* **課題**
• A. 次の(i)〜(iii)がソーシャルメディア・ポリシーの文章の内容と合うかどうか、それぞれ「はい」か「いいえ」で答え、判断の根拠となる語句を文章からそのまま引用せよ。(i) FTCの指針は2009年12月から施行された。(ii) コミュニケーション・ガイドラインの対象は一般の従業員である。(iii) FTCのルールに違反しても罰則はない。
• B. ソーシャルメディア・ポリシーの文章で、ポリシーを構成するものとして挙げられているガイドラインの名称をすべて挙げよ。
• C. ソーシャルメディア・ポリシーの文章の続きを、最後の文の後から書け。

* **元の文章**
━━━━━━

1.生活者を対象とした「コミュニケーション・ガイドライン
2.一般の従業員を対象とした「社員活用ガイドライン
3.業務としてソーシャルメディアに参加する運用チームを対象とした「チーム運用ガイドライン

【図 ソーシャルメディア・ポリシーを構成する3つのガイドライン
今回は、其々のガイドラインの作り方を紹介する。

1.「コミュニケーション・ガイドライン
対象は、生活者、企業の外部関係者。彼らに、企業がどのような意図でソーシャルメディアを活用しているのか、考えを表明することが主たる目的だ。様々な立場の人に参加を呼びかけ、参加する際の注意するべきポイントを提示する。とりわけ強く呼びかけたい相手に対しては個別に運用方針を説明することもある。インテルでは、Intel Sponsored, Seeded or Incentivized Social Media Practitioner Guidelinesとして、企業から報酬を得て製品記事を投稿するブロガー、モデレータに向けたガイドライン・ページを特別に用意している。

【図_インテルの報酬を受けているソーシャルメディア専門家向けガイドライン(日本語版)】

この背景には、米連邦取引委員会(FTC)が2009年12月から施行した「推奨広告と証言広告の利用に関する指針」がある。「報酬を受け取ったり、商品を無料で提供されて口コミ記事を記載した場合に、その旨を明示することを義務付けた」ルールだ。違反すると罰則も有る。日本でも今年になって、大手広告代理店などが参加する「WOMマーケティング協議会」が自主規制を打ち出している。企業がこのような方針を表明しておけば、仮に投稿者が報酬を受け取っていることを明示せずにクチコミ投稿をしても、企業が一体となって意図的に隠蔽していないことを明らかにできる。

━━━━━━

* **データ一覧**
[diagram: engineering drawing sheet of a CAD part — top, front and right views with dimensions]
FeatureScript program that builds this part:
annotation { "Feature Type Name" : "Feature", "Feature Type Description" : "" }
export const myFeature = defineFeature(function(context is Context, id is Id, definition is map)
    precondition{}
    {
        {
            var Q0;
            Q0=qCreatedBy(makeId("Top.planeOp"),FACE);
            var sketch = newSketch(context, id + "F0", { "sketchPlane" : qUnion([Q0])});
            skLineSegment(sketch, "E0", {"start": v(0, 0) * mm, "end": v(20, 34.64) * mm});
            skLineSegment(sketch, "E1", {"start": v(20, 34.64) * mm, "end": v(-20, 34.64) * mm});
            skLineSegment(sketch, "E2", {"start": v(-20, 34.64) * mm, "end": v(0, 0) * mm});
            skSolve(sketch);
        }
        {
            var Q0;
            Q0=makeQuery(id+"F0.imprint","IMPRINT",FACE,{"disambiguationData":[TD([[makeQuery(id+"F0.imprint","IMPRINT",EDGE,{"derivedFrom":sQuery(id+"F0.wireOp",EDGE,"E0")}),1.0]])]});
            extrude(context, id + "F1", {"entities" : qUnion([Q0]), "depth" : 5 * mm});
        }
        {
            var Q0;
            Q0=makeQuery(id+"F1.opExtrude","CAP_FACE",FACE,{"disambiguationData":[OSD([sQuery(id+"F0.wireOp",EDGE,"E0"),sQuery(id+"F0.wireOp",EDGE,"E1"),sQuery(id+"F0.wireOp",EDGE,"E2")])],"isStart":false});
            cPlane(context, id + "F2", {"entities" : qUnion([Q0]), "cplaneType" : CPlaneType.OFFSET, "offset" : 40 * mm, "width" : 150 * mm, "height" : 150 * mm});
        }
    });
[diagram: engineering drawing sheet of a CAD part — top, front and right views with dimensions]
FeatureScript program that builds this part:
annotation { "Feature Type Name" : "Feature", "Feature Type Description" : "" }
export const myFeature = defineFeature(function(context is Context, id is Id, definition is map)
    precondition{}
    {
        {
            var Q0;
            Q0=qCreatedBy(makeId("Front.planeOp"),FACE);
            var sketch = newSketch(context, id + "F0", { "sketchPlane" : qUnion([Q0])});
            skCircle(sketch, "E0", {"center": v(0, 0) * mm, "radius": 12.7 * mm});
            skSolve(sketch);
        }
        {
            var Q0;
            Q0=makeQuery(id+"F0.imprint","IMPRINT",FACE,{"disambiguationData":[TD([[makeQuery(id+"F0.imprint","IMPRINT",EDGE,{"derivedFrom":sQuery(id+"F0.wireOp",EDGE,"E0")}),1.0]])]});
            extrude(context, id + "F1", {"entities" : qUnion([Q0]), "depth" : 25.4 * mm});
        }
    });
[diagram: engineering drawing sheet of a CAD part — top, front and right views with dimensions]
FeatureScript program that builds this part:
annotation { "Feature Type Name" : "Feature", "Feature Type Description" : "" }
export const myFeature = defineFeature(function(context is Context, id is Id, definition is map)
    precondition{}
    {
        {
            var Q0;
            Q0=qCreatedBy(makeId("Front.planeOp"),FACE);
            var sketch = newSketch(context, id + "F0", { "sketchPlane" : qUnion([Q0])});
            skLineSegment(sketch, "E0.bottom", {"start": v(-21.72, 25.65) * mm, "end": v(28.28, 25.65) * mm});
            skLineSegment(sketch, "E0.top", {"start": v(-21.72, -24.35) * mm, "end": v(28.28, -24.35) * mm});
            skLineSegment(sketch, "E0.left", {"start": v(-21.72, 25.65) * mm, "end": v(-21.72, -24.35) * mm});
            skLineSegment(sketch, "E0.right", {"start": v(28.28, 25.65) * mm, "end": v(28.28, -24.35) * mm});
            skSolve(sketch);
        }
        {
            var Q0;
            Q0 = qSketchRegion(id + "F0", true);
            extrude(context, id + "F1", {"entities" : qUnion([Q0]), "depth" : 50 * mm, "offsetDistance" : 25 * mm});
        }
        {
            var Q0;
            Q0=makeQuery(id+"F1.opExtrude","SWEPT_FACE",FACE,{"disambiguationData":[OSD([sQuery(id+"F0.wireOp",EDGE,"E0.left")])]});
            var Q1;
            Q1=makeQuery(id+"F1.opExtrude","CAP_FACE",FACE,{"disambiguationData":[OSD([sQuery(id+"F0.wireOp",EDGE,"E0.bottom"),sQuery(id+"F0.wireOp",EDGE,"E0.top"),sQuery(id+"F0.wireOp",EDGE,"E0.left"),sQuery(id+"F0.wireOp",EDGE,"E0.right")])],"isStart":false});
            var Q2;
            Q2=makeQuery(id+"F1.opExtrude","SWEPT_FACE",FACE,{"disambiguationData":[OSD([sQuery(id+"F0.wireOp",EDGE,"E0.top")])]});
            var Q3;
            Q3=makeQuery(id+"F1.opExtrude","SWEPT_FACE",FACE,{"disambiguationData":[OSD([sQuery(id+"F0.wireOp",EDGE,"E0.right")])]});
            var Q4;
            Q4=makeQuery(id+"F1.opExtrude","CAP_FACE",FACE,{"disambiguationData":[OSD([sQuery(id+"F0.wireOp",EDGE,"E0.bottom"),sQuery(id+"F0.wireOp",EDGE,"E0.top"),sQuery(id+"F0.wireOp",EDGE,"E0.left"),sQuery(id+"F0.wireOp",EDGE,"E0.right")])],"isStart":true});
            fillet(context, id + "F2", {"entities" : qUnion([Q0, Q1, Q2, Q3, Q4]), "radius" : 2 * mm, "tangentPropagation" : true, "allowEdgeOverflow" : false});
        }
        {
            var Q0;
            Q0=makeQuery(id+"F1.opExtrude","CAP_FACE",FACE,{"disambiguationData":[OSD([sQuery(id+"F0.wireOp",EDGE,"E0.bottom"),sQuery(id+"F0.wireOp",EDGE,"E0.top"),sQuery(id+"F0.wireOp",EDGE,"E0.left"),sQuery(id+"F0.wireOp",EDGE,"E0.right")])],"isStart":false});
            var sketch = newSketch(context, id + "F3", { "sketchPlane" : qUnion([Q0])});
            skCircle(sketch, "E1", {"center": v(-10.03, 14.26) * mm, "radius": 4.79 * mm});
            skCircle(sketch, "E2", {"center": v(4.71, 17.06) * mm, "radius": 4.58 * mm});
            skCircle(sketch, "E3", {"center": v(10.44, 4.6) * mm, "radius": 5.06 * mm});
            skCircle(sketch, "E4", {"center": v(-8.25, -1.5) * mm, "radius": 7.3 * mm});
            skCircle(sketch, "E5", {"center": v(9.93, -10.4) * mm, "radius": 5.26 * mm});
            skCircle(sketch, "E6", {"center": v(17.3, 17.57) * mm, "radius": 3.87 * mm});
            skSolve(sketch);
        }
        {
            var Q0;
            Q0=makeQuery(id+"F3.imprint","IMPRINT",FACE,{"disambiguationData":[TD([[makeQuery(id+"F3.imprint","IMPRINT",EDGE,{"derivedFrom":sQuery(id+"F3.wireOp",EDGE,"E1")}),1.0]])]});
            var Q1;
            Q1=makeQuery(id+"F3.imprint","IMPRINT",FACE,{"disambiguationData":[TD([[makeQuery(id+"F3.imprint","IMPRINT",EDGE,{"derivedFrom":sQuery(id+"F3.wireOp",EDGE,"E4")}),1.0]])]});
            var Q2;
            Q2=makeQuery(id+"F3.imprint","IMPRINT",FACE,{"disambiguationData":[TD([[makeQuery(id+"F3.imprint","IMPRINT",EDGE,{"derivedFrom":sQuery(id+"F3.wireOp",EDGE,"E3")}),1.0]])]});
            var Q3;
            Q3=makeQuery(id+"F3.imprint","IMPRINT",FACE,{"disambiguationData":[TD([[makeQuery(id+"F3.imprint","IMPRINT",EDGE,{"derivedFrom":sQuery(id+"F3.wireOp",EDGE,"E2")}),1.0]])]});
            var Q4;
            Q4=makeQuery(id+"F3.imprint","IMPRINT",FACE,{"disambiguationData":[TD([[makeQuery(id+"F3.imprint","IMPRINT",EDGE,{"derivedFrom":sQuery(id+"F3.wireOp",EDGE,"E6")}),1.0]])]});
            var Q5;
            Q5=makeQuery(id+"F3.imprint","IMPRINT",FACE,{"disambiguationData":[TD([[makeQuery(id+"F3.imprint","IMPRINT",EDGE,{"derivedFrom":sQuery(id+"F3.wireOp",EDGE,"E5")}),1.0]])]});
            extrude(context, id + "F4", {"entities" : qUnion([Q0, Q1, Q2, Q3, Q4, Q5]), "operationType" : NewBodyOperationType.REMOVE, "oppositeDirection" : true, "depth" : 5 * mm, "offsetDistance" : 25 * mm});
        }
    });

━━━━━━

* **課題の解答**
• A.
(i) はい。「米連邦取引委員会(FTC)が2009年12月から施行した」
(ii) いいえ。「対象は、生活者、企業の外部関係者。」
(iii) いいえ。「違反すると罰則も有る。」

• B. コミュニケーション・ガイドライン、社員活用ガイドライン、チーム運用ガイドライン

• C.
 この他にも、例えば派遣会社であれば契約期間を終了して、会社との関係がなくなった元派遣社員に対して、契約時の派遣先の情報を投稿することを禁止する要求を掲載すること等が想定できる。総じて派遣契約書に派遣期間後の守秘義務の遵守が明記されているだろう。しかし、投稿されてしまえば、当人を叱責しようが、取引先に迷惑がかかった事実を消せはしない。企業としてできることは、その予防に努めることと、事後対策を準備しておくことだ。予防の有効な手段は、常日頃から様々な人と良好な関係を築いてゆくことだ。ソーシャルメディアを通じて円滑なコミュニケーションを維持できれば、リスクも軽減できるだろう。
 また、企業の内部事情を知らない人に対して、企業が正式に承認しているインタフェース(ソーシャルメディアのアカウントやマイページなどのURL)を一覧表示することも誤解を招かないためにも、効果的なコンテンツだ。
当社では、こちらで公開している。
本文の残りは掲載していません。